The Crucial Role of Thermal Insulation
Inadequate insulation and air leakage are leading causes of energy waste in most homes. Insulation saves money and our nation's limited energy resources. It can also make your house more comfortable by helping to maintain a uniform temperature throughout the house. Walls, ceilings, and floors will be warmer in the winter and cooler in the summer. Insulation can also act as a sound absorber or barrier, keeping noise levels down.
It is possible to add insulation to almost any house. You may be able to do the job yourself if the structural framing is accessible--for instance, in unfinished attics or under the floor over an unheated space. Or, you may prefer to hire an insulation contractor. In either case, it is important to choose and install the insulation correctly.
The amount of energy you conserve will depend on several factors: your local climate; the size, shape, and construction of your house; the living habits of your family; the type and efficiency of the heating and cooling systems; and the fuel you use. Once the energy savings have paid for the installation cost, energy conserved is money saved--and the annual savings will increase if utility rates go up.
It is most important to:
Heat flows naturally from a warmer to a cooler space. In the winter, this heat flow moves directly from all heated living spaces to adjacent unheated attics, garages, and basements, or to the outdoors; or indirectly through interior ceilings, walls, and floors--wherever there is a difference in temperature. During the cooling season, heat flows from outdoors to the house interior. To maintain comfort, the heat lost in winter must be replaced by your heating system and the heat gained in summer must be removed by your air conditioner. Insulating ceilings, walls, and floors decreases this heat flow by providing an effective resistance to the flow of heat.
Insulation is rated in terms of thermal resistance, called R-value, which indicates the resistance to heat flow. The higher the R-value, the greater the insulating effectiveness. The R-value of thermal insulation depends on the type of material, its thickness, and density. In calculating the R-value of a multi-layered installation, the R-values of the individual layers are added. Installing more insulation in your home increases R-value and the resistance to heat flow.

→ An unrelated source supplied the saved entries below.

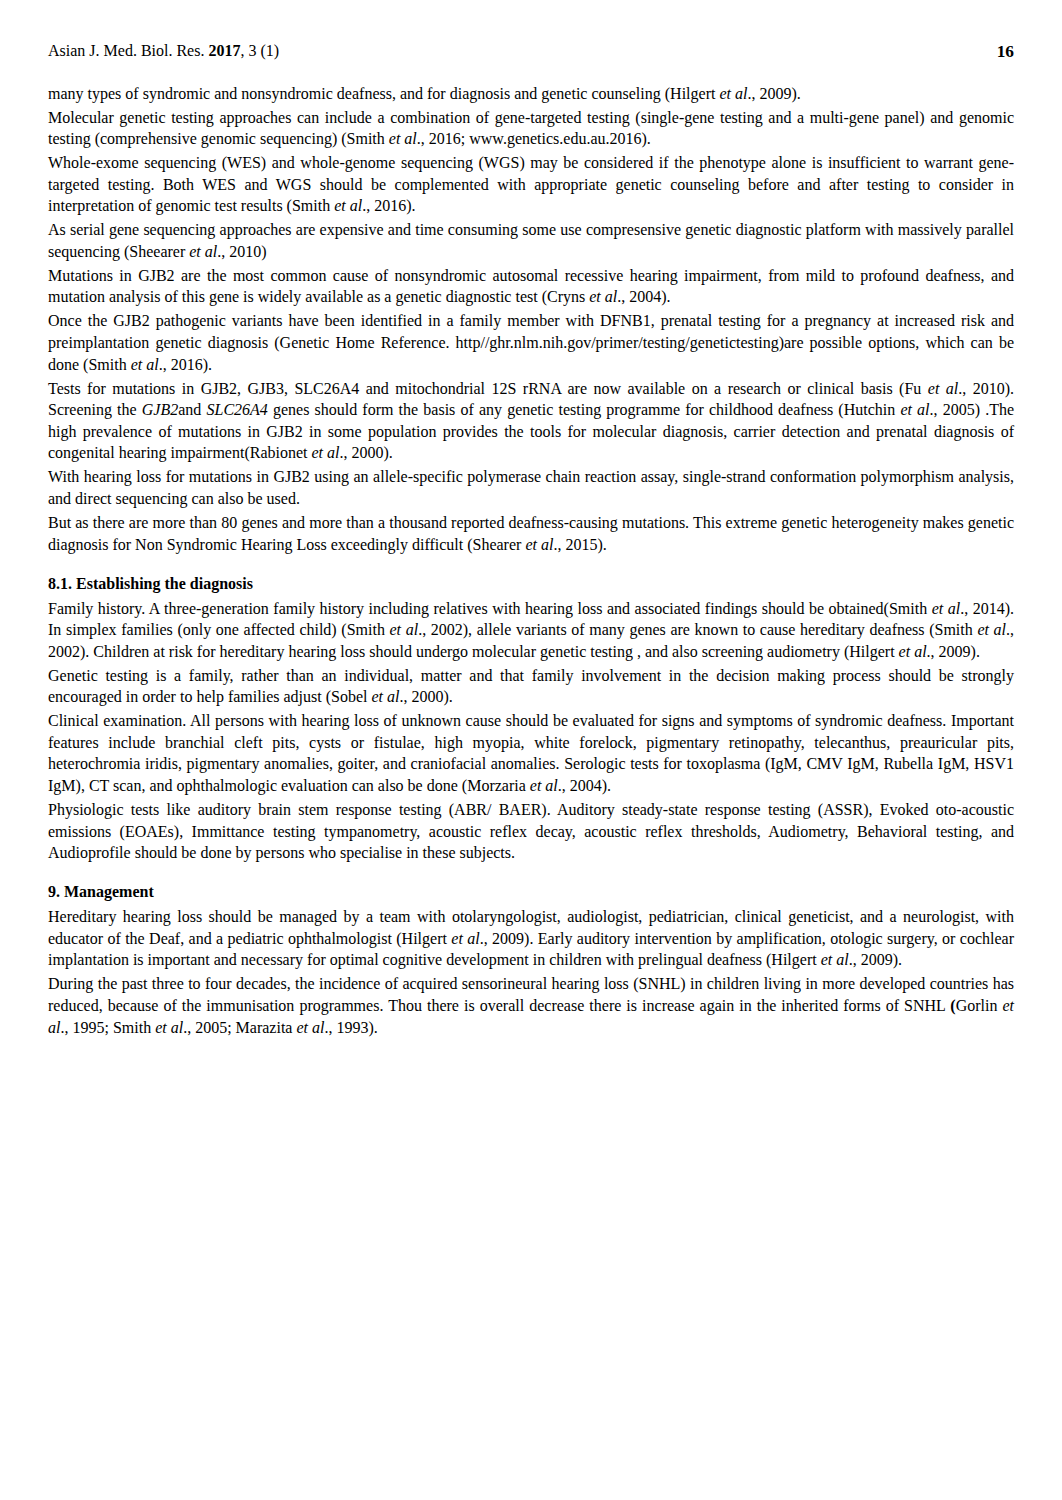Asian J. Med. Biol. Res. 2017, 3 (1)
16
many types of syndromic and nonsyndromic deafness, and for diagnosis and genetic counseling (Hilgert et al., 2009).
Molecular genetic testing approaches can include a combination of gene-targeted testing (single-gene testing and a multi-gene panel) and genomic testing (comprehensive genomic sequencing) (Smith et al., 2016; www.genetics.edu.au.2016).
Whole-exome sequencing (WES) and whole-genome sequencing (WGS) may be considered if the phenotype alone is insufficient to warrant gene-targeted testing. Both WES and WGS should be complemented with appropriate genetic counseling before and after testing to consider in interpretation of genomic test results (Smith et al., 2016).
As serial gene sequencing approaches are expensive and time consuming some use compresensive genetic diagnostic platform with massively parallel sequencing (Sheearer et al., 2010)
Mutations in GJB2 are the most common cause of nonsyndromic autosomal recessive hearing impairment, from mild to profound deafness, and mutation analysis of this gene is widely available as a genetic diagnostic test (Cryns et al., 2004).
Once the GJB2 pathogenic variants have been identified in a family member with DFNB1, prenatal testing for a pregnancy at increased risk and preimplantation genetic diagnosis (Genetic Home Reference. http//ghr.nlm.nih.gov/primer/testing/genetictesting)are possible options, which can be done (Smith et al., 2016).
Tests for mutations in GJB2, GJB3, SLC26A4 and mitochondrial 12S rRNA are now available on a research or clinical basis (Fu et al., 2010). Screening the GJB2and SLC26A4 genes should form the basis of any genetic testing programme for childhood deafness (Hutchin et al., 2005) .The high prevalence of mutations in GJB2 in some population provides the tools for molecular diagnosis, carrier detection and prenatal diagnosis of congenital hearing impairment(Rabionet et al., 2000).
With hearing loss for mutations in GJB2 using an allele-specific polymerase chain reaction assay, single-strand conformation polymorphism analysis, and direct sequencing can also be used.
But as there are more than 80 genes and more than a thousand reported deafness-causing mutations. This extreme genetic heterogeneity makes genetic diagnosis for Non Syndromic Hearing Loss exceedingly difficult (Shearer et al., 2015).
8.1. Establishing the diagnosis
Family history. A three-generation family history including relatives with hearing loss and associated findings should be obtained(Smith et al., 2014). In simplex families (only one affected child) (Smith et al., 2002), allele variants of many genes are known to cause hereditary deafness (Smith et al., 2002). Children at risk for hereditary hearing loss should undergo molecular genetic testing , and also screening audiometry (Hilgert et al., 2009).
Genetic testing is a family, rather than an individual, matter and that family involvement in the decision making process should be strongly encouraged in order to help families adjust (Sobel et al., 2000).
Clinical examination. All persons with hearing loss of unknown cause should be evaluated for signs and symptoms of syndromic deafness. Important features include branchial cleft pits, cysts or fistulae, high myopia, white forelock, pigmentary retinopathy, telecanthus, preauricular pits, heterochromia iridis, pigmentary anomalies, goiter, and craniofacial anomalies. Serologic tests for toxoplasma (IgM, CMV IgM, Rubella IgM, HSV1 IgM), CT scan, and ophthalmologic evaluation can also be done (Morzaria et al., 2004).
Physiologic tests like auditory brain stem response testing (ABR/ BAER). Auditory steady-state response testing (ASSR), Evoked oto-acoustic emissions (EOAEs), Immittance testing tympanometry, acoustic reflex decay, acoustic reflex thresholds, Audiometry, Behavioral testing, and Audioprofile should be done by persons who specialise in these subjects.
9. Management
Hereditary hearing loss should be managed by a team with otolaryngologist, audiologist, pediatrician, clinical geneticist, and a neurologist, with educator of the Deaf, and a pediatric ophthalmologist (Hilgert et al., 2009). Early auditory intervention by amplification, otologic surgery, or cochlear implantation is important and necessary for optimal cognitive development in children with prelingual deafness (Hilgert et al., 2009).
During the past three to four decades, the incidence of acquired sensorineural hearing loss (SNHL) in children living in more developed countries has reduced, because of the immunisation programmes. Thou there is overall decrease there is increase again in the inherited forms of SNHL (Gorlin et al., 1995; Smith et al., 2005; Marazita et al., 1993).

The effectiveness of an insulated wall or ceiling also depends on how and where the insulation is installed. For example, insulation which is compressed will not give you its full rated R-value. Also, the overall R-value of a wall or ceiling will be somewhat different from the R-value of the insulation itself because some heat flows around the insulation through the studs and joists. That is, the overall R-value of a wall with insulation between wood studs is less than the R-value of the insulation itself because the wood provides a thermal short-circuit around the insulation. The short-circuiting through metal framing is much greater than that through wood-framed walls; sometimes the metal wall's overall R-value can be as low as half the insulation's R-value. With careful design, this short-circuiting can be reduced.